● **Requirement**
Output each record exactly, excluding pictures.

== Segment start ==

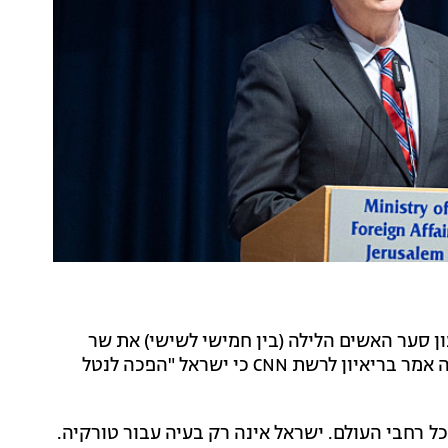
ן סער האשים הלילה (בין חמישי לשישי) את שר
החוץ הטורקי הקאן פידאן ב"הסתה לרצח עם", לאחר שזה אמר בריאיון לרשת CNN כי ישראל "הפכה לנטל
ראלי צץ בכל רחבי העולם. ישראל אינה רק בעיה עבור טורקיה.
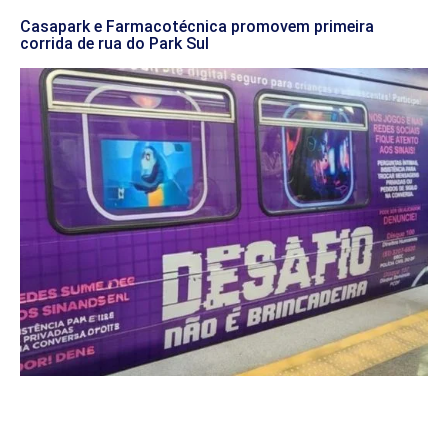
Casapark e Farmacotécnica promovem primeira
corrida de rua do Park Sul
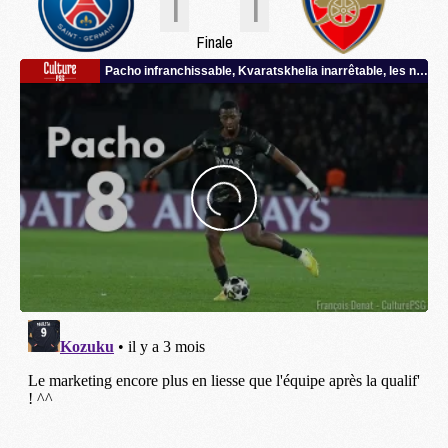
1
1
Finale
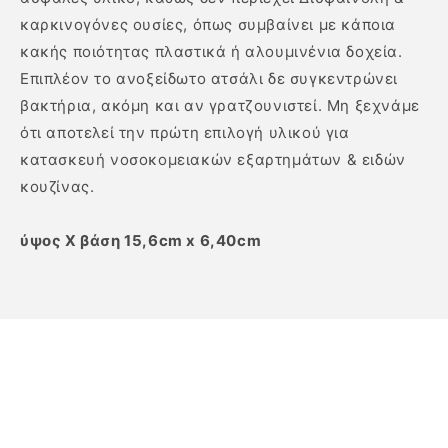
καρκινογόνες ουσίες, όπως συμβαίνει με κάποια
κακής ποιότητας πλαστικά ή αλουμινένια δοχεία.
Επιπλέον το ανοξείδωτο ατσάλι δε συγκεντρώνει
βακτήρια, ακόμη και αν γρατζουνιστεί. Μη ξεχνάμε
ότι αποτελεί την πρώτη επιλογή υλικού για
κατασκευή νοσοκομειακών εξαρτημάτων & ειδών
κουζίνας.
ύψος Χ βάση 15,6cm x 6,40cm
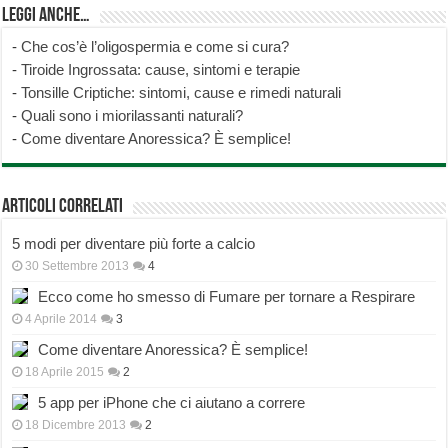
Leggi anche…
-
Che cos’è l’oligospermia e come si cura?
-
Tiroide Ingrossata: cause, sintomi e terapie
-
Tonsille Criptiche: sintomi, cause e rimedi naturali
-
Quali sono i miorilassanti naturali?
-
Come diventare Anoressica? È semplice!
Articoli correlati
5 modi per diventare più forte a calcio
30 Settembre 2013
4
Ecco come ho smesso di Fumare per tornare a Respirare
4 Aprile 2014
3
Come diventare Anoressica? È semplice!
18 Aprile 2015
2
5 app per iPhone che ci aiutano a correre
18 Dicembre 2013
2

== Segment end ==

● **Response**
ן סער האשים הלילה (בין חמישי לשישי) את שר
החוץ הטורקי הקאן פידאן ב"הסתה לרצח עם", לאחר שזה אמר בריאיון לרשת CNN כי ישראל "הפכה לנטל
ראלי צץ בכל רחבי העולם. ישראל אינה רק בעיה עבור טורקיה.
Casapark e Farmacotécnica promovem primeira
corrida de rua do Park Sul
1
1
Finale
καρκινογόνες ουσίες, όπως συμβαίνει με κάποια
κακής ποιότητας πλαστικά ή αλουμινένια δοχεία.
Επιπλέον το ανοξείδωτο ατσάλι δε συγκεντρώνει
βακτήρια, ακόμη και αν γρατζουνιστεί. Μη ξεχνάμε
ότι αποτελεί την πρώτη επιλογή υλικού για
κατασκευή νοσοκομειακών εξαρτημάτων & ειδών
κουζίνας.
ύψος Χ βάση 15,6cm x 6,40cm
Leggi anche…
-
Che cos’è l’oligospermia e come si cura?
-
Tiroide Ingrossata: cause, sintomi e terapie
-
Tonsille Criptiche: sintomi, cause e rimedi naturali
-
Quali sono i miorilassanti naturali?
-
Come diventare Anoressica? È semplice!
Articoli correlati
5 modi per diventare più forte a calcio
30 Settembre 2013
4
Ecco come ho smesso di Fumare per tornare a Respirare
4 Aprile 2014
3
Come diventare Anoressica? È semplice!
18 Aprile 2015
2
5 app per iPhone che ci aiutano a correre
18 Dicembre 2013
2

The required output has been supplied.